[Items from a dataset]

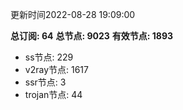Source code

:更新时间2022-08-28 19:09:00

**总订阅: 64**
**总节点: 9023**
**有效节点: 1893**
- ss节点: 229
- v2ray节点: 1617
- ssr节点: 3
- trojan节点: 44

» **WORK INSTRUCTION**
Using the data above, print every line exactly, omitting pictures.

» **SOLVED EXERCISE**
Source code

:更新时间2022-08-28 19:09:00

**总订阅: 64**
**总节点: 9023**
**有效节点: 1893**
- ss节点: 229
- v2ray节点: 1617
- ssr节点: 3
- trojan节点: 44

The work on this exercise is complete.